Khalaf and Kazkaz, were living in Damascus at the time of the 2011 pro-democracy protests and fled in 2012 as the situation deteriorated.  The Doha-based director returned to Syria briefly two weeks after the fall of al-Assad on December 8, 2024.

“I wanted to go. I was on the wanted list of the regime for all these years for making The Translator so I couldn’t go back. I wanted to see my family and what had happened to the country,” he says.

“I’m Syrian. I grew up in many places but I’m from Syria, so it was very hard to not be able to go back for all these years, from 2012 to 2024, almost 2025. It was very moving, very intense. There’s a lot to do, and I want to be part of rebuilding the new country and its new departure.”

Beyond Love 45, Khalaf still has his sights set on completing two other previously announced films – The Photographer and The Trainer, part of a planned trilogy with The Translator.

The Photographer is about Syrian military police whistleblower Farid Nada al-Madhhan, code-named Caesar, who leaked photos of tens of thousands of people who died under torture and neglect while in al-Assad’s notorious detention centers.

The Trainer follows the story of Syrian soccer coach Osama Abdul Mohsen, whose story went viral after he was tripped-up by a Hungarian camerawoman on the Hungarian-Serbian border as he ran with his seven-year-old son.

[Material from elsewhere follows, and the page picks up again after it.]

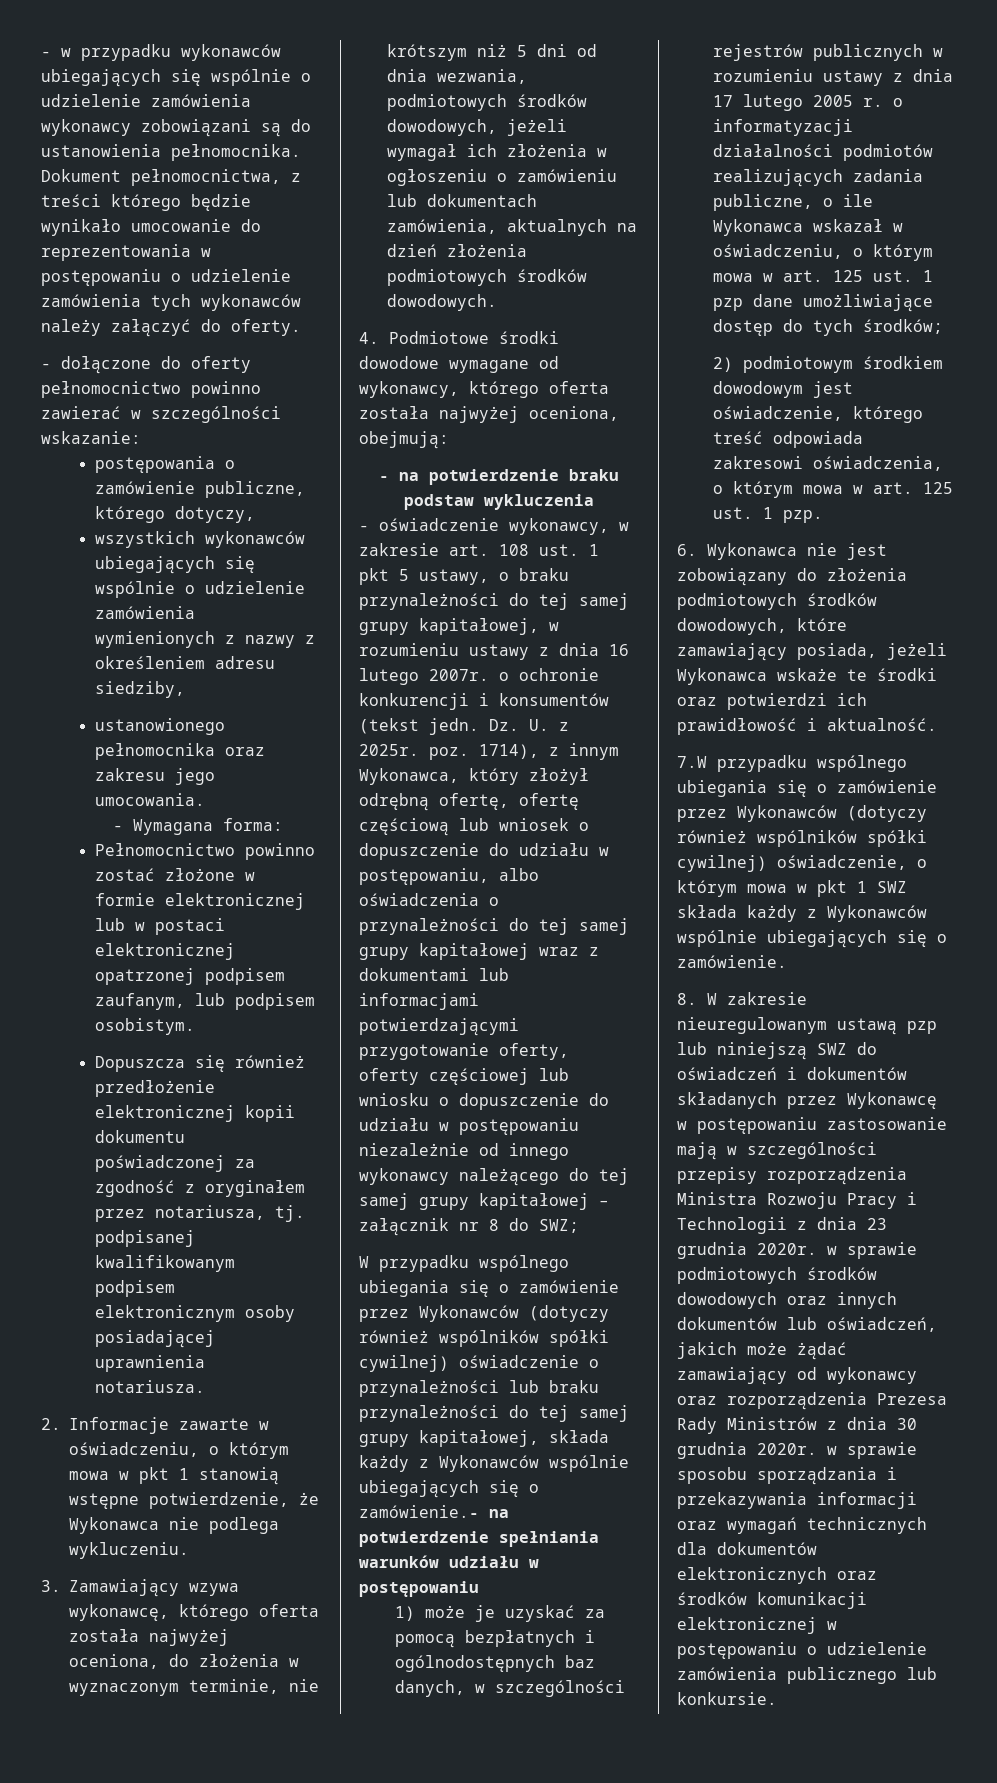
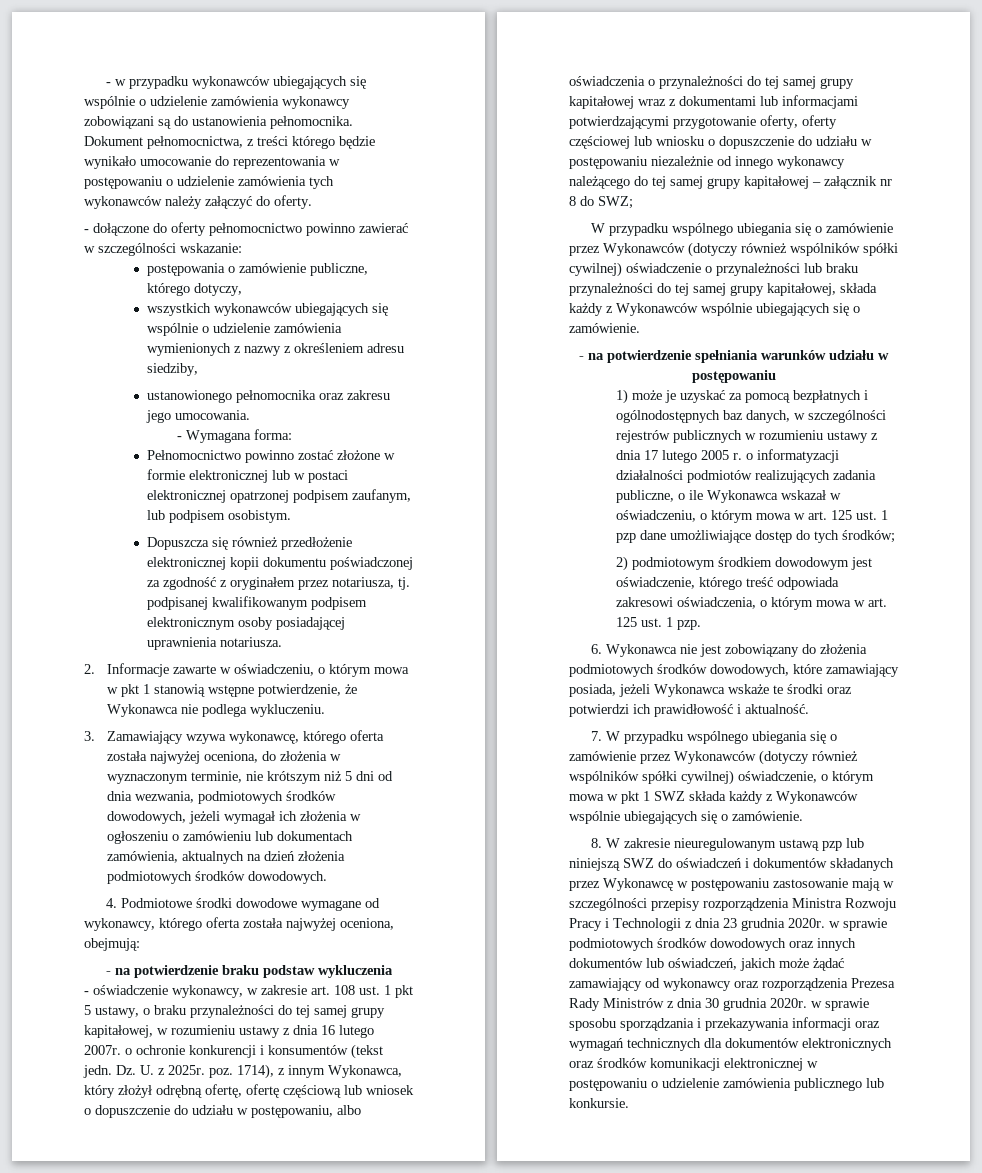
[359,1505,479,1518] zamówienie.- -> [569,323,640,333] [579,356,584,360] zamówienie. // -
[677,756,707,768] 7.W -> [590,731,620,741] 7. W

Khalaf is also writing a TV series entitled The Syrian Doctor about a medic who arrested and tortured in 2012 for treating pro-democracy protestors and then flees to France with his three-year-old daughter. When the regime falls, he wants to return to Syria but faces opposition from his now 15-year-old daughter, who feels culturally French.

The aim is to shoot Love-45 in Lebanon in early 2026 if the political situation permits. “We will assess the situation closer to pre-production,” said Vaillant.